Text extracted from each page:
╔══

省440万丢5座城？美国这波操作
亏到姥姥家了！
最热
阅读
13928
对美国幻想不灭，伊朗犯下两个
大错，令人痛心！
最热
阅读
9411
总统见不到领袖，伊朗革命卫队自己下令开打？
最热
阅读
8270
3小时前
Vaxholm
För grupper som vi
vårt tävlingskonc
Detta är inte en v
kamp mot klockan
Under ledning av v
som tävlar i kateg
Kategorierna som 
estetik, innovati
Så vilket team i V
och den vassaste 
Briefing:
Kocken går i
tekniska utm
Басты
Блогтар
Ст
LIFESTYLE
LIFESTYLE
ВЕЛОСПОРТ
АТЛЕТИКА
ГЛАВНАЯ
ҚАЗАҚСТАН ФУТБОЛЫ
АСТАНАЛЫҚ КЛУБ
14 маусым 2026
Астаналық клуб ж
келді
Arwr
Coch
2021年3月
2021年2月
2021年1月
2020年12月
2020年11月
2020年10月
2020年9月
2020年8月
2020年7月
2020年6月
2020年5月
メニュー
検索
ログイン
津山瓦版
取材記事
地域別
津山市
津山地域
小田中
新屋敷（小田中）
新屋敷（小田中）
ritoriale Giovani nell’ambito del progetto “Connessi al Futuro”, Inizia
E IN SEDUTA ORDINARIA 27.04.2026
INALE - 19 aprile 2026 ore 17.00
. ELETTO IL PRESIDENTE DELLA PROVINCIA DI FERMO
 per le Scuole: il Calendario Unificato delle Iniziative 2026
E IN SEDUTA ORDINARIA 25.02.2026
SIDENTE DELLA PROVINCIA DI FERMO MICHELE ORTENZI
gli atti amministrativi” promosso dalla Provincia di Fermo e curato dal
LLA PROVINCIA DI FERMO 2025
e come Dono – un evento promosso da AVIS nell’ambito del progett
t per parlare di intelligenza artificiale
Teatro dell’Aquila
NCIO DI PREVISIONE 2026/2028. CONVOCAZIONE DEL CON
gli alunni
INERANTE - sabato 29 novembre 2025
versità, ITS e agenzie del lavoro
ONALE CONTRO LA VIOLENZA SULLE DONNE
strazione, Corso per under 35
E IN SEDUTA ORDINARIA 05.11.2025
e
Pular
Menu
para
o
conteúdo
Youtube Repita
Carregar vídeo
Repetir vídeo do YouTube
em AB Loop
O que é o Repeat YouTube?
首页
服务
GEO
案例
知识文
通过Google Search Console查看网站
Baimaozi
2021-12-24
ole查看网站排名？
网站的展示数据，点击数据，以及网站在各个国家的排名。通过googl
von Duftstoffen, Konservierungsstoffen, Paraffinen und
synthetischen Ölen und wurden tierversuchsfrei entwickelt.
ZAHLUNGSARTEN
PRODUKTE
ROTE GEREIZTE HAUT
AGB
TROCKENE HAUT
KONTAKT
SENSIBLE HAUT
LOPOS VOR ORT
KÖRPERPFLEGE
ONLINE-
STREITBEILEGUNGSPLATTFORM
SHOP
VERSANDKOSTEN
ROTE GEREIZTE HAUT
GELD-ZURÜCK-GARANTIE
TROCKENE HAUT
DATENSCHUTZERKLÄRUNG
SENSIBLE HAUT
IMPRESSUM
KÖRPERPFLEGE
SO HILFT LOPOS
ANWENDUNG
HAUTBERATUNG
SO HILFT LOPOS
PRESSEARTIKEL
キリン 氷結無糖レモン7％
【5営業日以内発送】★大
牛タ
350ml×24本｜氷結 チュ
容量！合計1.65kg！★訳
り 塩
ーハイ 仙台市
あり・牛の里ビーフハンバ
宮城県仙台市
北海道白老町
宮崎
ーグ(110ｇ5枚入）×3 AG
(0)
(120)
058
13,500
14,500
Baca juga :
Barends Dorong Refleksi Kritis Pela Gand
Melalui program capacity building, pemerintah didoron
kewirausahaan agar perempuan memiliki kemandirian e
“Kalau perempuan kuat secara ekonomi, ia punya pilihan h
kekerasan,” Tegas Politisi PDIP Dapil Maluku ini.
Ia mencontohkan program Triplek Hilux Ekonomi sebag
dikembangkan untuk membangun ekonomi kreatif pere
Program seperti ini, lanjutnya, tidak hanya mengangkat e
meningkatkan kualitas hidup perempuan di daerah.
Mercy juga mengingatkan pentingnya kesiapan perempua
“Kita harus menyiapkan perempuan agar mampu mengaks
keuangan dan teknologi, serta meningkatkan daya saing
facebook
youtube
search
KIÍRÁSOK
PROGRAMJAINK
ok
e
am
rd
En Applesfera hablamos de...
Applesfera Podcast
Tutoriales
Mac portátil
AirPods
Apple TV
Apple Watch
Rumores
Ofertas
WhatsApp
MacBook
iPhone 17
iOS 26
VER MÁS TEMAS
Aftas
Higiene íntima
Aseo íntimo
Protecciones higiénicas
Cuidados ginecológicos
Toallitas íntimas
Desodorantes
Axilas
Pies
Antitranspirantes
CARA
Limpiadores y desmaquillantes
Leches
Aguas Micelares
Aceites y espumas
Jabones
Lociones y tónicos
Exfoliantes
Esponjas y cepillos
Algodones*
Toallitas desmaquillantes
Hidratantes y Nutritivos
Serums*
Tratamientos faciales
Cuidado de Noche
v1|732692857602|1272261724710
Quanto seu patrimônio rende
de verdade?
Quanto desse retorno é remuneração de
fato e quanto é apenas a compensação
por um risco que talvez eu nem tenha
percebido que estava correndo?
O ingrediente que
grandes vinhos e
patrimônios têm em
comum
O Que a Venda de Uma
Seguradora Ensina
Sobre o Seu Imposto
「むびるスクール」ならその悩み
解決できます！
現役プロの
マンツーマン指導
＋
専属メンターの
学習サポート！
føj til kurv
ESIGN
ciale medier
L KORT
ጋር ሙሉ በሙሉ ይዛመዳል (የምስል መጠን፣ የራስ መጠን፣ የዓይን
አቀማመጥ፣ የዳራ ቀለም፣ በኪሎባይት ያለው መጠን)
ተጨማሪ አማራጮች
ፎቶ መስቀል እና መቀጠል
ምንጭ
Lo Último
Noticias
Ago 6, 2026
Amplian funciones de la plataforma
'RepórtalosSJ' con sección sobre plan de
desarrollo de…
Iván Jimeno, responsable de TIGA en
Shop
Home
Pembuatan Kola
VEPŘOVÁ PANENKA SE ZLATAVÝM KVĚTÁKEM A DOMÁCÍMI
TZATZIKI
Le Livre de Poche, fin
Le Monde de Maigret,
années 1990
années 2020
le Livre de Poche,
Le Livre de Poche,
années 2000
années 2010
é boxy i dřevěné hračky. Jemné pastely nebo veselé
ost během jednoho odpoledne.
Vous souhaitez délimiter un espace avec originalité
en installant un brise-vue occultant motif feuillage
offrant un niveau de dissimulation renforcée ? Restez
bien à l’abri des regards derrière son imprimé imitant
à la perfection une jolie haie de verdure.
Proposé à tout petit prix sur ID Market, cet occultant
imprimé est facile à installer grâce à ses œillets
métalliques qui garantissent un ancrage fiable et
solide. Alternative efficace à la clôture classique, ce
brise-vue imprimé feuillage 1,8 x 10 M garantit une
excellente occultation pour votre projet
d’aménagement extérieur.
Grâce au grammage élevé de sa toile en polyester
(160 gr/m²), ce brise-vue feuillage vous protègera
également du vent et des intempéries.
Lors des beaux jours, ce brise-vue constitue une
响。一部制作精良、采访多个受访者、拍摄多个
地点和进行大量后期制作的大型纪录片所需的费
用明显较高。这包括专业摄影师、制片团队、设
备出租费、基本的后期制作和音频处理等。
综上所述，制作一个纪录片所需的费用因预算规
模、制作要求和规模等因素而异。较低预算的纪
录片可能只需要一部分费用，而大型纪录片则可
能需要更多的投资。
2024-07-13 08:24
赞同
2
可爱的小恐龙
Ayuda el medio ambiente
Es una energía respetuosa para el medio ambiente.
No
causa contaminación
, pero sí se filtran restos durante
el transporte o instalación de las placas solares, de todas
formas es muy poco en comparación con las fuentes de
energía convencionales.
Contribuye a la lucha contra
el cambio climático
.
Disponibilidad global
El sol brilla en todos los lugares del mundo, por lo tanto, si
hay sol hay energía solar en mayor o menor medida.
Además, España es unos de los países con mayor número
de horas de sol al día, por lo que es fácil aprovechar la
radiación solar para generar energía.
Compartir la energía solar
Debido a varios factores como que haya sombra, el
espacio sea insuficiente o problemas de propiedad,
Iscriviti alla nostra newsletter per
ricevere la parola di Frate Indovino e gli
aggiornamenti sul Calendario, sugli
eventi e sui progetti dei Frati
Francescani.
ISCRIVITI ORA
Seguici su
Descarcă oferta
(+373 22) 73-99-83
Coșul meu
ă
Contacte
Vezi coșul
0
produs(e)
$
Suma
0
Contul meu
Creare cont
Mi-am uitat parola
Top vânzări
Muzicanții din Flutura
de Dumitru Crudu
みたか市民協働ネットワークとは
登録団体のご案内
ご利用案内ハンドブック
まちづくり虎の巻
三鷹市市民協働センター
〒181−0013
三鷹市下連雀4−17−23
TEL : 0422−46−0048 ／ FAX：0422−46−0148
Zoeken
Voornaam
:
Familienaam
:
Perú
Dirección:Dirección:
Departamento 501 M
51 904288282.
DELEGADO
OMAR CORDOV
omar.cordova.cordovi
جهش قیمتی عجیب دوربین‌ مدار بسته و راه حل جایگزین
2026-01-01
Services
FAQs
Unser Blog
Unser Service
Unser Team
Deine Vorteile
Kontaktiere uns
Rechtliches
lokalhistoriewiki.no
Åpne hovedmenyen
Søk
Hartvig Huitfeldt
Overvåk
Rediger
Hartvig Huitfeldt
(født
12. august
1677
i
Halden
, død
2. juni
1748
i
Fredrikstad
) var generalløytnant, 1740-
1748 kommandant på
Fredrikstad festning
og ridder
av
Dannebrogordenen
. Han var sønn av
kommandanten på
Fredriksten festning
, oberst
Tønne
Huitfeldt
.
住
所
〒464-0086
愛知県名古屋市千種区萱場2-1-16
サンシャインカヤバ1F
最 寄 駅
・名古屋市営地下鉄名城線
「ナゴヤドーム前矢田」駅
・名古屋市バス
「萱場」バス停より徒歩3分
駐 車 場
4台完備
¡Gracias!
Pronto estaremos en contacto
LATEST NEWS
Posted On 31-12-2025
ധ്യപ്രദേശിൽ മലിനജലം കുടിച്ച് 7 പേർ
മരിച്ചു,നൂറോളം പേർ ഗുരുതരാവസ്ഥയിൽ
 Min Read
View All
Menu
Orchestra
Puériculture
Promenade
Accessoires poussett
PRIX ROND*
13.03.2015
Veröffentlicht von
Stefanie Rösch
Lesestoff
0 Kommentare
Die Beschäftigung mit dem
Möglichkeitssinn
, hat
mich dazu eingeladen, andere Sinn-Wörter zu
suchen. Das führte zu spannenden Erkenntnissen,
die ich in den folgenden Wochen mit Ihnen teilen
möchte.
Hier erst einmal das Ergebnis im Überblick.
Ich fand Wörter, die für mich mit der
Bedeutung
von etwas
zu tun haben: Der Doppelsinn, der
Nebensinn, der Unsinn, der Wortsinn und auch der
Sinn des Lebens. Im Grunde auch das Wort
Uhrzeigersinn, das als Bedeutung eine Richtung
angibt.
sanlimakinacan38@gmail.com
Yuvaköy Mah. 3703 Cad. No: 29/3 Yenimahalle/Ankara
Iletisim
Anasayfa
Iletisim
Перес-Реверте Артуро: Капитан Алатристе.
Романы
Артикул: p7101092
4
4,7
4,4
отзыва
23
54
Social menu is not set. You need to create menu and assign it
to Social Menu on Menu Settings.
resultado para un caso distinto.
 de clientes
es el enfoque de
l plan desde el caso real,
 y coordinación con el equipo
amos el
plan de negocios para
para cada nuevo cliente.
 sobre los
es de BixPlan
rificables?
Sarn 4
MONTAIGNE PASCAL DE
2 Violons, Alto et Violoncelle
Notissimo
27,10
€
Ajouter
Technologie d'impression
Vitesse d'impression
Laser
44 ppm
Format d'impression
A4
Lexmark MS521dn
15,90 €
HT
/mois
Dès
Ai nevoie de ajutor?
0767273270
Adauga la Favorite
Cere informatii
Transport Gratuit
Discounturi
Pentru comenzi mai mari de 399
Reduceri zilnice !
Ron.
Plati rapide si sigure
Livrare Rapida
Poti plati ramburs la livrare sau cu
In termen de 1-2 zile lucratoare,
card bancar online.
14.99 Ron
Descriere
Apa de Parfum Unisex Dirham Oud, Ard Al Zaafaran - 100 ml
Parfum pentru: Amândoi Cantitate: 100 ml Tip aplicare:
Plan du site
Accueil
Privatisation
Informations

╚══

* _Assignment_
Reproduce the stretch of entries from their start through the line that contains "LLA PROVINCIA DI FERMO 2025", including both ends.

* _Result of the task_
省440万丢5座城？美国这波操作
亏到姥姥家了！
最热
阅读
13928
对美国幻想不灭，伊朗犯下两个
大错，令人痛心！
最热
阅读
9411
总统见不到领袖，伊朗革命卫队自己下令开打？
最热
阅读
8270
3小时前
Vaxholm
För grupper som vi
vårt tävlingskonc
Detta är inte en v
kamp mot klockan
Under ledning av v
som tävlar i kateg
Kategorierna som 
estetik, innovati
Så vilket team i V
och den vassaste 
Briefing:
Kocken går i
tekniska utm
Басты
Блогтар
Ст
LIFESTYLE
LIFESTYLE
ВЕЛОСПОРТ
АТЛЕТИКА
ГЛАВНАЯ
ҚАЗАҚСТАН ФУТБОЛЫ
АСТАНАЛЫҚ КЛУБ
14 маусым 2026
Астаналық клуб ж
келді
Arwr
Coch
2021年3月
2021年2月
2021年1月
2020年12月
2020年11月
2020年10月
2020年9月
2020年8月
2020年7月
2020年6月
2020年5月
メニュー
検索
ログイン
津山瓦版
取材記事
地域別
津山市
津山地域
小田中
新屋敷（小田中）
新屋敷（小田中）
ritoriale Giovani nell’ambito del progetto “Connessi al Futuro”, Inizia
E IN SEDUTA ORDINARIA 27.04.2026
INALE - 19 aprile 2026 ore 17.00
. ELETTO IL PRESIDENTE DELLA PROVINCIA DI FERMO
 per le Scuole: il Calendario Unificato delle Iniziative 2026
E IN SEDUTA ORDINARIA 25.02.2026
SIDENTE DELLA PROVINCIA DI FERMO MICHELE ORTENZI
gli atti amministrativi” promosso dalla Provincia di Fermo e curato dal
LLA PROVINCIA DI FERMO 2025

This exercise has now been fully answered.